[TRY IT] Please copy each line of the records below that holds the word "Ostern".
───
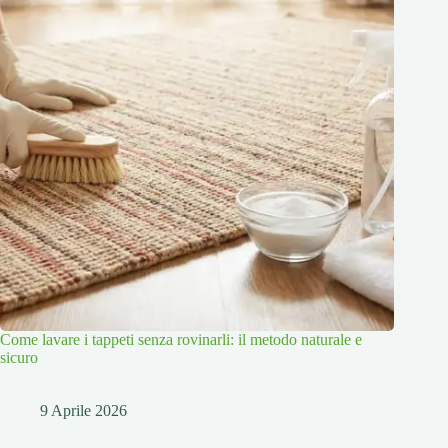
Come lavare i tappeti senza rovinarli: il metodo naturale e
sicuro
9 Aprile 2026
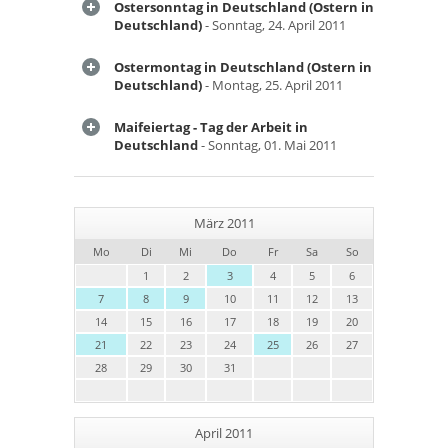
Ostersonntag in Deutschland (Ostern in
Deutschland)
- Sonntag, 24. April 2011
Ostermontag in Deutschland (Ostern in
Deutschland)
- Montag, 25. April 2011
Maifeiertag - Tag der Arbeit in
Deutschland
- Sonntag, 01. Mai 2011
März 2011
Mo
Di
Mi
Do
Fr
Sa
So
1
2
3
4
5
6
7
8
9
10
11
12
13
14
15
16
17
18
19
20
21
22
23
24
25
26
27
28
29
30
31
April 2011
───
[SOLVED PROBLEM]
Ostersonntag in Deutschland (Ostern in
Ostermontag in Deutschland (Ostern in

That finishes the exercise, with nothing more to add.